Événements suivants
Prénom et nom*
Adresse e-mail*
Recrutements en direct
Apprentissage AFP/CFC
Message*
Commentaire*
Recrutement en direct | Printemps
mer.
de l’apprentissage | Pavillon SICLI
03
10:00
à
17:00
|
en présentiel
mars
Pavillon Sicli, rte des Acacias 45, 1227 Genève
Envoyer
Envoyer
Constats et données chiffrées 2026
* * *
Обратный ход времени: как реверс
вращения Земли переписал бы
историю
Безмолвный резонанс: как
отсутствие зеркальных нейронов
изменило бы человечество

*GOAL OF THE EXERCISE*.
Write out the data from the line with "Événements suivants" up to and including the line with "Constats et données chiffrées 2026", keeping every line the same as it appears.

*THE ANSWER*.
Événements suivants
Prénom et nom*
Adresse e-mail*
Recrutements en direct
Apprentissage AFP/CFC
Message*
Commentaire*
Recrutement en direct | Printemps
mer.
de l’apprentissage | Pavillon SICLI
03
10:00
à
17:00
|
en présentiel
mars
Pavillon Sicli, rte des Acacias 45, 1227 Genève
Envoyer
Envoyer
Constats et données chiffrées 2026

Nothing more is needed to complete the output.